Governance Workstream
Information Governance (IG) should be started as soon as the project is initiated. Governance steps are not always linear and can occur in any order.
Responsible party
The Data Custodian is responsible for all governance steps. The HDR UK Technology Team can provide support and answer questions.
Steps overview
| Step | Description | Notes |
|---|---|---|
| G1 | Obtain Data Controller Consent | Required before connecting live data |
| G2 | Carry out Local Approvals / Processes | Optional; depends on local requirements |
| G3 | Technical Risk Assessment | Optional; e.g. System Security Policy |
G1 — Obtain Data Controller Consent
Description
This step must be completed before you can connect live data and query retrieval software to the Cohort Discovery Service.
No live data before G1
You can still carry out D1 (extract a subset), D2 (OMOP mapping), and D3 (create synthetic data). However, you cannot load any real data onto the secure network area connected to the Cohort Discovery Service until G1 is complete.
Only synthetic data should be used to test the system until G1 is complete.
Who is involved
If a Data Custodian is not the Data Controller, consent must be obtained from the relevant Data Controller(s) regarding the use of the data.
Flexibility
The Cohort Discovery architecture is designed on a flexible technical philosophy that means Data Controllers can participate with their current governance and consent frameworks.
G2 — Carry out Local Approvals / Processes
Depending on local processes, Data Custodians may decide that additional protocols are necessary, such as:
- Public Benefit & Privacy Review — e.g. the Public Benefit & Privacy Panel (PBPP) in Scotland
- Internal data access applications — as required by your organisation
- Data sharing agreements — if OMOP mapping is being outsourced to a vendor with direct access to row-level data
G3 — Technical Risk Assessment
Data Custodians may decide that additional technical risk assessments are undertaken, such as:
- Creating and maintaining a System Security Policy (SSP)
- Conducting a penetration test of the secure network area
Governance and data selection
Governance steps typically require knowing what data you are going to select to make available for discovery, so they often go hand in hand with D1 — Data Preparation.
Data Governance and Security Controls
In addition to the governance workstream steps, the Cohort Discovery Service includes several key technical controls to protect patient confidentiality.
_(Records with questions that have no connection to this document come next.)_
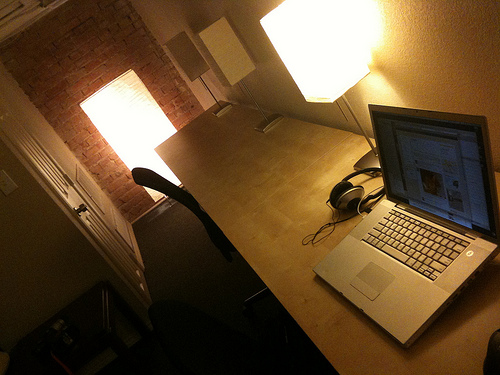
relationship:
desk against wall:
[153, 100, 500, 375] [153, 55, 474, 149]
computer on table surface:
[313, 104, 500, 349] [153, 97, 498, 374]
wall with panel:
[0, 3, 207, 211] [68, 57, 189, 200]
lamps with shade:
[262, 16, 379, 122] [255, 5, 381, 125]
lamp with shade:
[192, 17, 284, 133] [190, 14, 255, 86]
See the Data Governance & Security architecture page for the full details.
Summary of built-in controls
| Control | Description |
|---|---|
| Raw data access | Identifiable data only ever handled within the Data Custodian's own environment |
| PII removal | All PII (location, DOB, names, etc.) is withheld before data enters the secure area |
| Pseudonymisation | Data is pseudonymised before being connected to Cohort Discovery |
| Control | Description |
|---|---|
| Disclosure control | Low-count suppression (counts < 10 → 0) and rounding (nearest 10) |
| Query control | Queries only via pre-defined fields in the drag-and-drop interface |
| Authentication | Multi-layer Gateway authentication + Safe People verification |
| Control | Description |
|---|---|
| Firewalls | Standard firewall controls; no additional inbound rules required |
| Outbound-only | Query tool makes only outbound HTTPS requests |
| Access control | Only authenticated Safe People can run queries |
Note on synthetic data collections
Data Custodians who use synthetic data for testing the ETL processes can make this data available for querying by users who do not fall easily into the Safe Person categories. This can be useful to support ongoing development of Cohort Discovery within the wider community (e.g. governance staff, developers of similar products such as NHS DigiTrials).